Simple, available tests — blood and urine catecholamines — can open that door.
If you or a family member has had unexplained skin ulcers for years, especially on both legs, it may be worth asking your doctor whether hormone-related causes have been ruled out.
This doesn't mean most chronic ulcers come from tumors. They don't. Diabetes and vein disease are still far more common.
But if a treatment plan isn't working after a reasonable trial, a second look at the diagnosis is fair.
Where this falls short
This is one patient's story. Case reports raise awareness; they don't prove how often atypical pheochromocytoma hides behind skin disease.
The 24-year course is unusually long, which may or may not be typical of atypical forms. There's no way to know from a single case.
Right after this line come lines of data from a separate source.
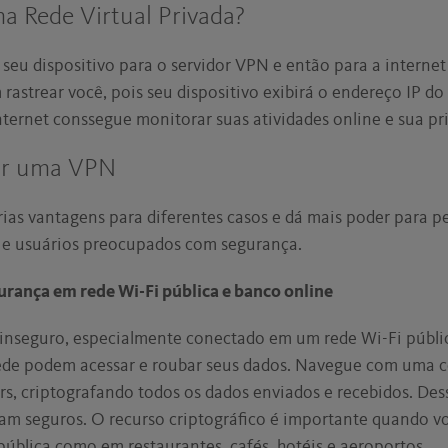
a Rede Virtual Privada?
seu dispositivo para o servidor VPN e então para a internet
rastrear você, pois seu dispositivo exibirá o endereço IP d
ternet conssegue monitorar suas atividades online e sua pr
sar uma VPN
ias vantagens para diferentes casos e dá mais poder para 
s e usuários preocupados com segurança.
rança em rede Wi-Fi pública e banco online
 inseguro, especialmente conectado em um rede Wi-Fi públic
de podem acessar e roubar seus dados. Navegue com uma 
rs, criptografando todos os dados enviados e recebidos. Des
cam seguros. O recurso criptográfico é importante quando 
pública como em restaurantes, cafés, hotéis e aeroportos.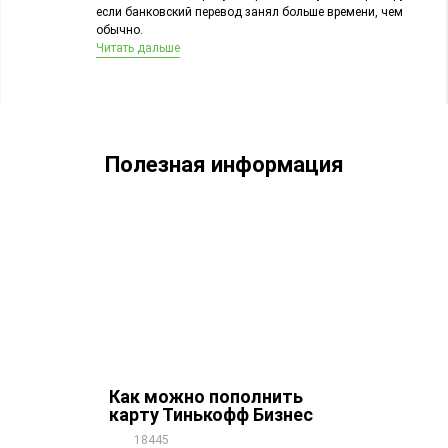
если банковский перевод занял больше времени, чем
обычно.
Читать дальше
Полезная информация
Как можно пополнить
карту Тинькофф Бизнес
18445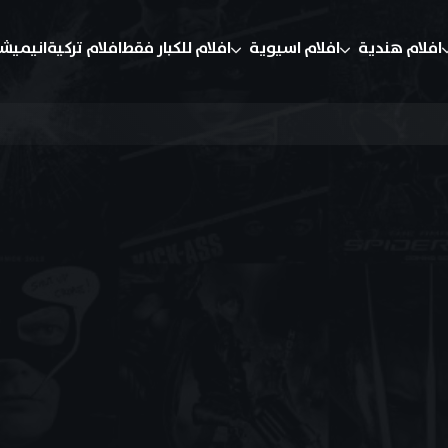
افلام هندية
افلام اسيوية
افلام للكبار فقط
افلام تركية
انيميش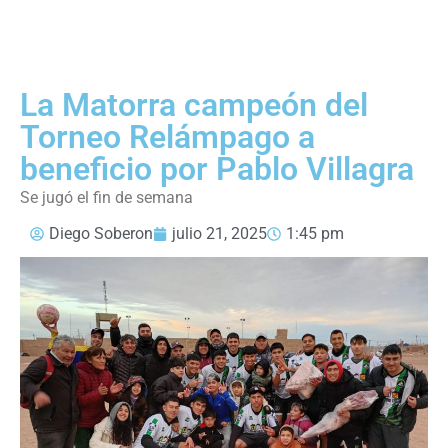
La Matorra campeón del
Torneo Relámpago a
beneficio por Pablo Villagra
Se jugó el fin de semana
Diego Soberon
julio 21, 2025
1:45 pm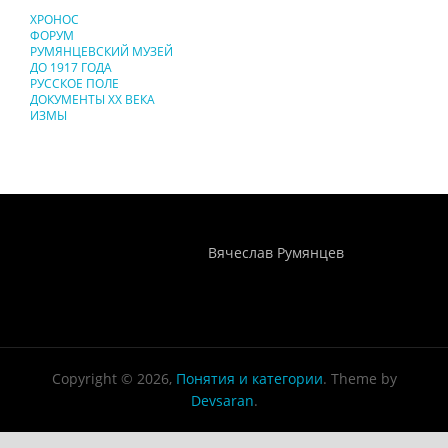
ХРОНОС
ФОРУМ
РУМЯНЦЕВСКИЙ МУЗЕЙ
ДО 1917 ГОДА
РУССКОЕ ПОЛЕ
ДОКУМЕНТЫ XX ВЕКА
ИЗМЫ
Понятия И Категории - Исторический Проект ХРОНОС
WEB-редактор
Вячеслав Румянцев
Copyright © 2026,
Понятия и категории
. Theme by
Devsaran
.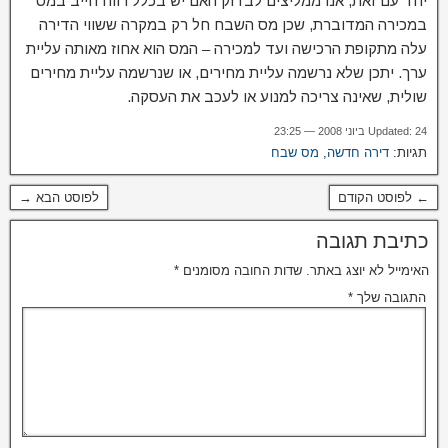
יחד עם זאת, אנו ממליצים לבדוק האם יש בכלל רווח חייב במס
במכירה המדוברת, שכן מס השבח חל רק במקרה ששווי הדירה
עלה מתקופת הרכישה ועד למכירה – המס הוא אחוז מאותה עליית
ערך. יתכן שלא נרשמה עליית מחירים, או שנרשמה עליית מחירים
שולית, שאינה צריכה למנוע או לעכב את העסקה.
Updated: 24 ביוני 2008 — 23:25
תגיות:
דירה חדשה
,
מס שבח
← לפוסט הקודם
לפוסט הבא →
כתיבת תגובה
האימייל לא יוצג באתר.
שדות החובה מסומנים
*
התגובה שלך
*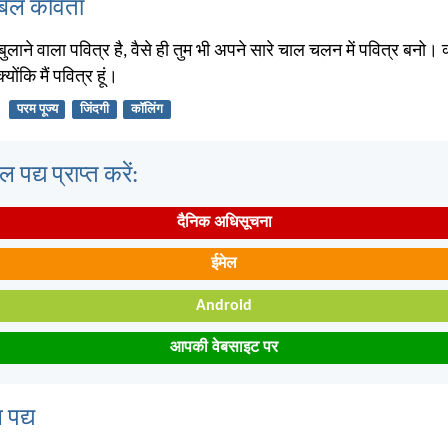
बिल कविता
 बुलाने वाला पवित्र है, वैसे ही तुम भी अपने सारे चाल चलन में पवित्र बनो। क
योंकि मैं पवित्र हूं।
परम पूज्य
जिंदगी
कॉलिंग
पद्य प्राप्त करें:
दैनिक अधिसूचना
ईमेल
Android
आपकी वेबसाइट पर
 पद्य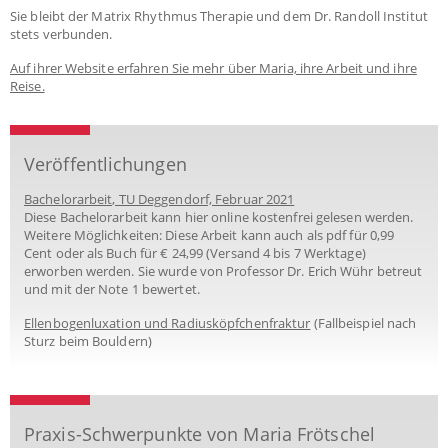
Sie bleibt der Matrix Rhythmus Therapie und dem Dr. Randoll Institut
stets verbunden.
Auf ihrer Website erfahren Sie mehr über Maria, ihre Arbeit und ihre
Reise.
Veröffentlichungen
Bachelorarbeit, TU Deggendorf, Februar 2021
Diese Bachelorarbeit kann hier online kostenfrei gelesen werden.
Weitere Möglichkeiten: Diese Arbeit kann auch als pdf für 0,99
Cent oder als Buch für € 24,99 (Versand 4 bis 7 Werktage)
erworben werden. Sie wurde von Professor Dr. Erich Wühr betreut
und mit der Note 1 bewertet.
Ellenbogenluxation und Radiusköpfchenfraktur
(Fallbeispiel nach
Sturz beim Bouldern)
Praxis-Schwerpunkte von Maria Frötschel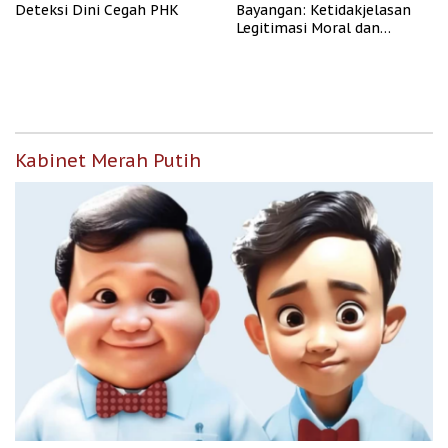
Deteksi Dini Cegah PHK
Bayangan: Ketidakjelasan
Legitimasi Moral dan
Representasi
Kabinet Merah Putih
Also, catecholamine tests can be tricky. They can be thrown off by medications, stress, and timing — meaning a single normal result doesn't always rule this out.
The authors suggest clinicians track catecholamine levels over time in patients with unexplained vascular skin damage, rather than relying on one-time testing. Larger studies would need to pool many such unusual cases to say how often this mimic actually occurs.
For this patient, the road ahead is simpler: healed skin, one fewer toe, and a diagnosis that finally fit.